DIRECTIONS:
**A.** In the forum thread, how long does it take to complete a QLoRA run of a few hundred steps?
**B.** Output the part of the forum thread between "On the technicals, weights" and "more efficient (claimed)?", inclusive.

— Start of PASSAGE TO READ —

I liked that you link to renting a dual 24GPU for 0.60cents/hour, but how long c...

airstrike · on March 8, 2024

> Now that I have a total of 23 points in HN, I will change my password to some random one, just to cure my desire to look for votes, and try to make some work, and again some tomorrow create a new presence in HN.

If you use Stylus (or any similar browser extension), I actually wrote a style to hide points for that very reason, replacing karma and scores with `•••`

This is actually the second time I see someone mentioning this need, so I've made it into a gist and published it to userstyles, but here's it is also since it's pretty short:

    @-moz-document domain("news.ycombinator.com") {
        /* Hide karma and points on replies */
        span.pagetop #karma, span.comhead span.score {
            visibility: hidden;
            position: relative;
            display: inline-block;
            height: 10px !important;
            overflow: hidden;
        }
        span.pagetop #karma {
            width: 0.8rem !important;
        }
        span.comhead span.score {
            width: 0.8rem !important;
        }
        span.pagetop #karma::before, span.comhead span.score::before {
            content: "•••";
            visibility: visible;
            overflow: hidden;
            opacity: 0.8;
            font-family: Helvetica, Arial, sans-serif !important;
        }
    }

https://gist.github.com/airstrike/62584e6ffb6104791c0ae48a8e...

https://userstyles.world/style/15164/hackernews-hide-karma-a...

SV_BubbleTime · on March 9, 2024

I wish this was built in but understand the intentional abusive psychological exploit that it isn’t.

danielhanchen · on March 8, 2024

On how long, finetuning is influenced by your dataset size (more = slower), sequence length since attention is O(N^2), data movement etc and most important is how many steps you want to take. For QLoRA, some runs can do a few hundred steps which can complete in minutes to 1 hour. Too many can overfit. So being able to fit it on consumer GPUs can be very cost effective.

On the 1.58bit paper, from what I understand, this requires a total retraining from scratch. Hopefully the researchers will open source their weights :)

On the technicals, weights are encoded in (-1, 0, 1), whilst QLoRA uses a 4bit dynamic mapping of 16 numbers. The only change required would be the torch.matmul(X, W) step, where it'll be torch.bitlinear_matmul(X, W). Before with QLoRA, one has to do torch.matmul(X, dequantize(W)). So one has to implement torch.bitlinear_matmul. The backward is torch.bitlinear_matmul(dY, W.T).

miohtama · on March 8, 2024

What's the magic in 1.58bit vs. 4 bit that it makes it so much more efficient (claimed)?

danielhanchen · on March 8, 2024

From what I understand, using (-1, 0, 1) removes multiplications in GPUs. Ie assume you have a weight matrix and multiply it by some activations

                   [-1, 0,  1]

                   [0,  1, -1]

    [10, 20, 30] x [1,  1,  0]

Instead of doing 10(-1) + 20(0) + 30(1) + 10(0) + ..., since we know beforehand the weights are simply (-1, 0, 1), we easily flip the sign and do addition, or force the hardware to do addition ie if (-1) do subtraction. If (0) do addition. If (1) do addition.

— End of PASSAGE TO READ —
— Start of RAW DATA —

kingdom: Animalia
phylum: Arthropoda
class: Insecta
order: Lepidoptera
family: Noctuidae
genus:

— End of RAW DATA —

SOLUTIONS TO THE TASKS:
**A.** From minutes to 1 hour.

**B.**
On the technicals, weights are encoded in (-1, 0, 1), whilst QLoRA uses a 4bit dynamic mapping of 16 numbers. The only change required would be the torch.matmul(X, W) step, where it'll be torch.bitlinear_matmul(X, W). Before with QLoRA, one has to do torch.matmul(X, dequantize(W)). So one has to implement torch.bitlinear_matmul. The backward is torch.bitlinear_matmul(dY, W.T).

miohtama · on March 8, 2024

What's the magic in 1.58bit vs. 4 bit that it makes it so much more efficient (claimed)?